SpaceX’s record-setting initial public offering is met with exceptionally high investor interest, including heavy demand from retail traders, while concerns persist about valuation and how broadly shares reach individual customers. Multiple outlets report SpaceX prices its IPO at $135 per share, selling about 555.6 million shares for roughly a $75 billion offering. The company’s expected valuation around $1.75 trillion would rank it among the world’s largest public companies.
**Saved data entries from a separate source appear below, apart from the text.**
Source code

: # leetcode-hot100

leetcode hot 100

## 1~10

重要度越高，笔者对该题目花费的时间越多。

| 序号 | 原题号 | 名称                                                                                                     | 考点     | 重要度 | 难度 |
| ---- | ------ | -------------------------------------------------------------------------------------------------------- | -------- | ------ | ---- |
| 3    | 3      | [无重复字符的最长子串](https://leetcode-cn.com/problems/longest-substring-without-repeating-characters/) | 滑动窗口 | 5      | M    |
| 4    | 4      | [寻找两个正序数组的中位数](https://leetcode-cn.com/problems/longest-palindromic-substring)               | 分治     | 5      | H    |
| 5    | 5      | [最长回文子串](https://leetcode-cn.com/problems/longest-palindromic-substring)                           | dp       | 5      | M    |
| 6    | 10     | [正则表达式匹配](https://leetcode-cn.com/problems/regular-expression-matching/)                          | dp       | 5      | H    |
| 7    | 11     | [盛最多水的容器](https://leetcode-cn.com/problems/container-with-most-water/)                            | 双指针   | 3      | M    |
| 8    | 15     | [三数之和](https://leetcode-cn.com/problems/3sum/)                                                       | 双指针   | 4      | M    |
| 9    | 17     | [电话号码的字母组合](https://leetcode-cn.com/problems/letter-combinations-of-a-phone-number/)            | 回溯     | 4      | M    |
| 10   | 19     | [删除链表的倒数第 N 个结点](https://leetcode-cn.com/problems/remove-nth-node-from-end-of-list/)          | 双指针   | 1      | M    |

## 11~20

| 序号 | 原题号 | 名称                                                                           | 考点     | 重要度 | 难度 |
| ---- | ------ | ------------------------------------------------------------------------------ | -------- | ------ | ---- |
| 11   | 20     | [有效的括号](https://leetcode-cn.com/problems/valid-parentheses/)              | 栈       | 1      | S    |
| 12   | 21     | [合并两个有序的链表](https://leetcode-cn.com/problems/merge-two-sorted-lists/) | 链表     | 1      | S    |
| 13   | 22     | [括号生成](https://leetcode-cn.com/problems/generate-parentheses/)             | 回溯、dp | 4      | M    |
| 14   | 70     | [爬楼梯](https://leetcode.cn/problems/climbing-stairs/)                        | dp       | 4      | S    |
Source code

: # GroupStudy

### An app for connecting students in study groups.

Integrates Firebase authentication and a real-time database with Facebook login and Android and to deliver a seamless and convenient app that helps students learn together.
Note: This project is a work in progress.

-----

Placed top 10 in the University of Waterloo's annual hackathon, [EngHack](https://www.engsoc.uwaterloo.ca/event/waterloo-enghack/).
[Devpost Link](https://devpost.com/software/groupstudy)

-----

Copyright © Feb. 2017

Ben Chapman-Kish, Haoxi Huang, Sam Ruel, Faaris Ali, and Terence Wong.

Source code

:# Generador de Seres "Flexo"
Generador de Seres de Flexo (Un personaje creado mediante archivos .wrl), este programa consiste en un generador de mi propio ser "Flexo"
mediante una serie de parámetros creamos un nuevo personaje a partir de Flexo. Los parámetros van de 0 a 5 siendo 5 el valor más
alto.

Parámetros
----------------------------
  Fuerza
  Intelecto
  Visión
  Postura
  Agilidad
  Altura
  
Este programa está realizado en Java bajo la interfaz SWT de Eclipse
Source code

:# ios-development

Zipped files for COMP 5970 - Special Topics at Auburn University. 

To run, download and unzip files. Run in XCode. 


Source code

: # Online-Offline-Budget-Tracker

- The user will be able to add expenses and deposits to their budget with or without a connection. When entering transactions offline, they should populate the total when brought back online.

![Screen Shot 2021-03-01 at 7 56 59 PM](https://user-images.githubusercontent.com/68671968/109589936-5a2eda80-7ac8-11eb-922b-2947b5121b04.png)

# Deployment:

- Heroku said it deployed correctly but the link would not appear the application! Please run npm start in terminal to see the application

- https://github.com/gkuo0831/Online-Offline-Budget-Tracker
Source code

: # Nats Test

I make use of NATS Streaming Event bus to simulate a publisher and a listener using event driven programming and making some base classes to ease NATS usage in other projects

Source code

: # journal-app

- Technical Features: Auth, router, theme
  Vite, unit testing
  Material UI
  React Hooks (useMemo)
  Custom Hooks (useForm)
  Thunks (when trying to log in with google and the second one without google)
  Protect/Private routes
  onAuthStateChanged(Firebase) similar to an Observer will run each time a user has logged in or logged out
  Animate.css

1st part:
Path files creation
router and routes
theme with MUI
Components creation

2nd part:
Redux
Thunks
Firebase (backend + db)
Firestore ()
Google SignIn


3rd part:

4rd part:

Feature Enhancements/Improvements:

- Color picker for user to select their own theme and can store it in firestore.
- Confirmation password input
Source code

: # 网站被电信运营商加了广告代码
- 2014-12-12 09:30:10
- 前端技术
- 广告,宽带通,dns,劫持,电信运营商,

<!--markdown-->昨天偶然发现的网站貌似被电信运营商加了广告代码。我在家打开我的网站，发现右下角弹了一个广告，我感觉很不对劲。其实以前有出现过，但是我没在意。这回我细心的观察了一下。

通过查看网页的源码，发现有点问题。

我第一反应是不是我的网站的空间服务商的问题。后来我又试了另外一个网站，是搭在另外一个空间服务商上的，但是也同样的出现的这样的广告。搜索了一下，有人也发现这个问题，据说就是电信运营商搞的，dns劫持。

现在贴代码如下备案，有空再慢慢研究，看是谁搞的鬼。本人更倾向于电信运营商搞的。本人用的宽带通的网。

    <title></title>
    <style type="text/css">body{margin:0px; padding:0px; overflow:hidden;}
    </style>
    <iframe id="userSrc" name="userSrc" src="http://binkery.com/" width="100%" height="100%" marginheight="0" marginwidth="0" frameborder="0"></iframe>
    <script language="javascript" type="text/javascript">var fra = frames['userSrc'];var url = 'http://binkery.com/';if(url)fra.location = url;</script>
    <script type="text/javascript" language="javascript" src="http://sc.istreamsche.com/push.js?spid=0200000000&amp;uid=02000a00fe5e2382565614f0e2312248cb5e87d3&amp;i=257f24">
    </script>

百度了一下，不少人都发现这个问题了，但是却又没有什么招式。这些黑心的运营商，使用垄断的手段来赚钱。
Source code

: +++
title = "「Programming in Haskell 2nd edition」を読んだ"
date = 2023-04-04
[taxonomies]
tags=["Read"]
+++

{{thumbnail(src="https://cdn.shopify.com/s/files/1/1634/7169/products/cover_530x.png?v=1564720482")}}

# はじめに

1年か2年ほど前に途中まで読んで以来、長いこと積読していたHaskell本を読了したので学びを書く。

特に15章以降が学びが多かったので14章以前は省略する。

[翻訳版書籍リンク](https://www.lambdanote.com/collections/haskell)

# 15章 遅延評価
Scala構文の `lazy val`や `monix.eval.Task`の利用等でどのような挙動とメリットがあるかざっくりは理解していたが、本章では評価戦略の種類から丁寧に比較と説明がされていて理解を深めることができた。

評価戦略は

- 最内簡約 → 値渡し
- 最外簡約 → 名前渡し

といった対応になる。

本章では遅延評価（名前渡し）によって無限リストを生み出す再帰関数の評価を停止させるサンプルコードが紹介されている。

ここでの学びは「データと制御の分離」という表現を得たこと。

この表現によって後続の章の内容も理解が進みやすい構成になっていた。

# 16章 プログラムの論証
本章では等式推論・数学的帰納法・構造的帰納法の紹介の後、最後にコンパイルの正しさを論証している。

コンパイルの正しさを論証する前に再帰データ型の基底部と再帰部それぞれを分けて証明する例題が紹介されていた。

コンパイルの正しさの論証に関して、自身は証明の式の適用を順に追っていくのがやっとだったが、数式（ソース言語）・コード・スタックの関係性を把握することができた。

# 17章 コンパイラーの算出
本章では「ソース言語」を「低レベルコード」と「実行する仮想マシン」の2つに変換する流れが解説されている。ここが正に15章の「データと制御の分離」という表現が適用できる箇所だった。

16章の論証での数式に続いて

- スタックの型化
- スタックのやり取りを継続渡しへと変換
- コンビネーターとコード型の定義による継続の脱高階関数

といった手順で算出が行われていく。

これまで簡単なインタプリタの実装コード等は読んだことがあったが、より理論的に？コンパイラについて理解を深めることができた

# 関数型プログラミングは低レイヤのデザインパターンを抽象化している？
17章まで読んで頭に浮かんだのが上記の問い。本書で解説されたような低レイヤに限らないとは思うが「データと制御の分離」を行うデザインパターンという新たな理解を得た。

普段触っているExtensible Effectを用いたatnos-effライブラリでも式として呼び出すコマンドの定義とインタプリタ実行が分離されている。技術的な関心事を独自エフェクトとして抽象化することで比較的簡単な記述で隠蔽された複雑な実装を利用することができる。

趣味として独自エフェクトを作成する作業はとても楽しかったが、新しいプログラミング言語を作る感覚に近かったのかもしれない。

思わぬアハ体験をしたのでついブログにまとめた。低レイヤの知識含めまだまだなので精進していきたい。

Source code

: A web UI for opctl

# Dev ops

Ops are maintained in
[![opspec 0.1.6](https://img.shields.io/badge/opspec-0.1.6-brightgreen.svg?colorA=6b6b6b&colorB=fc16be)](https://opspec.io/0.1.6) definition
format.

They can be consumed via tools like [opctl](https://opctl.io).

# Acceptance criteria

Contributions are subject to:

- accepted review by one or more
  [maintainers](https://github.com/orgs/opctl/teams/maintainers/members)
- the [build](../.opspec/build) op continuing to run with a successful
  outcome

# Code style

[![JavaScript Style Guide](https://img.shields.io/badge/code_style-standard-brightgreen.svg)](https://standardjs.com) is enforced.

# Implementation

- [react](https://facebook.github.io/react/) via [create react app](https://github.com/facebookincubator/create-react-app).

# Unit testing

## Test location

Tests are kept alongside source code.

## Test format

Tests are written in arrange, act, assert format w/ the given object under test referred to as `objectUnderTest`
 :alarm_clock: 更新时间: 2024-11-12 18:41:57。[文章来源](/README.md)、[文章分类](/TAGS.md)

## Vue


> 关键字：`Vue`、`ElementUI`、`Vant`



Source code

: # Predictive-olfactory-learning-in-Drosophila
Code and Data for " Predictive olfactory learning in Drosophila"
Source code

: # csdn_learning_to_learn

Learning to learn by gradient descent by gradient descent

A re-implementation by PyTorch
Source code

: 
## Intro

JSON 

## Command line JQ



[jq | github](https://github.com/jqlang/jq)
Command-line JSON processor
Analysts quoted by CNBC and others say valuations appear disconnected from fundamentals: Morningstar estimates SpaceX is worth about half the IPO price and points to uncertainty around parts of the business, including its AI-related operations.

Separately, Fast Company reports that mass attention on IPO day strains retail trading platforms. It cites examples in which customers using apps such as Robinhood and Fidelity receive only a fraction of requested shares, and says some users experienced latency and intermittent issues due to record traffic. Bybit also reports problems allocating SpaceX shares, citing an issue with a tokenized-equities infrastructure provider and offering refunds to affected customers.

Other reporting frames SpaceX’s listing as a benchmark for a broader wave of anticipated mega-IPO filings from AI companies, including OpenAI and Anthropic, which filed documentation as interest in AI-linked public listings grows.